La providencia hizo que la noche se presentara sin luna y completamente cerrada. Y cuando las primeras gotas de una lluvia torrencial comenzaron a caer, los hombres del Mariana pusieron en marcha el plan.
En muy poco tiempo se fueron amuchando en una gruta en la minúscula playa al pie del promontorio que les había servidor de mirador. Ahora, a nivel del mar y sin luz, se dejarían llevar por el registro mental que cada uno habría guardado de la ubicación del barco, a poco más de media milla frente a esa colina.
Toda la tripulación se lanzó al mar sin reparos y con la fe ciega de alcanzar su buque. Nadaron constante y en silencio a poco espacio el uno del otro. Por fortuna, el agua de estas latitudes es templada todo el año y el único peligro que podrían encontrar sería los tiburones que siendo de noche estarían menos activos, aunque era menester permanecer alerta.
De a tandas fueron alcanzando el casco del Mariana. No habían pensado en cómo abordar la nave sin cuerdas ni aparejos desde la línea de flotación, pero tal vez, impulsados por el coraje y el ardor propio de una empresa común que los movía con igual pasión fueron ingeniándoselas para trepar y escalar como arañas hambrientas por la tela ciñéndose sobre su víctima.
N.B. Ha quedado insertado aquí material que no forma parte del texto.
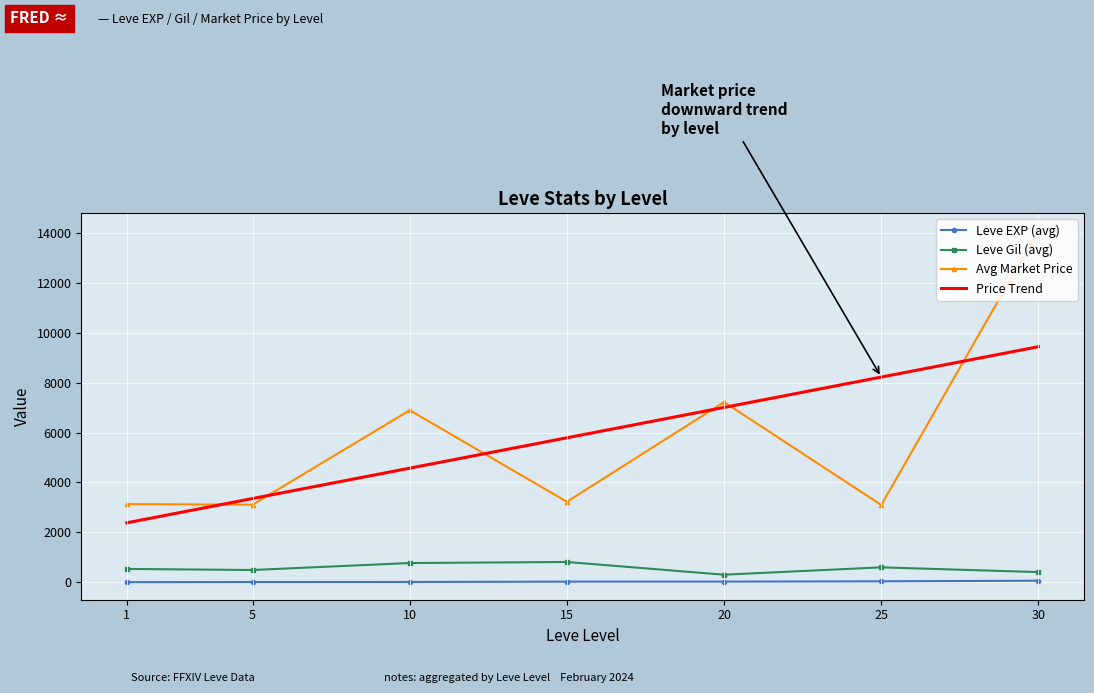

Is the value of Leve Gil (avg) at 15 greater than the value of Avg Market Price at 20?

No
Cayeron como sombras sobre el puñado de guardias ingleses que, adormecidos por el ron, nunca supieron qué manos fueron las que abrieron sus gargantas inundando en sangre la cubierta.
Toda la tripulación del Mariana fue ocupando con sigilo sus puestos.
—¡Izad el pabellón tricolor! – exclamó Miguel embriagado por la euforia parado en el entrepuente.
Ordenó además levar anclas e indicó al carpintero Rocher que diera las indicaciones pertinentes para darse a la mar con rumbo al sudeste. De inmediato bajó al segundo puente y mandó a alistar los cañones.
El ruido de las cadenas del ancla y los gritos en el Mariana alertaron a los vigías del buque inglés que iniciaron el zafarrancho de combate.
El fuerte viento que acompañaba el chubasco de esa noche infló las velas del Mariana empujándolo hacia el exterior de la improvisada rada delimitada por el mismo HMS Centaur.
—¡Fuego! – gritó Miguel y los pequeños cañones de doce comenzaron a disparar al casco del buque inglés. Primero los cuatro de la amura de estribor y a continuación, mientras estos recargaban, los cuatro restantes de la aleta de estribor.
Habrá sido de nuevo la providencia o la buena estrella del hasta hace unos días oficial de cubierta del Mariana, pero esa noche tormentosa todos los disparos alcanzaron con mayor o menor suerte el objetivo, sumiendo al barco enemigo en la más completa de las confusiones.
Desde lo alto del castillo de popa y castigado por una lluvia intensa Miguel fue observando, mientras se alejaban, los desesperados movimientos en el HMS Centaur trastocados de combate a siniestro al verse acorralados por el fuego.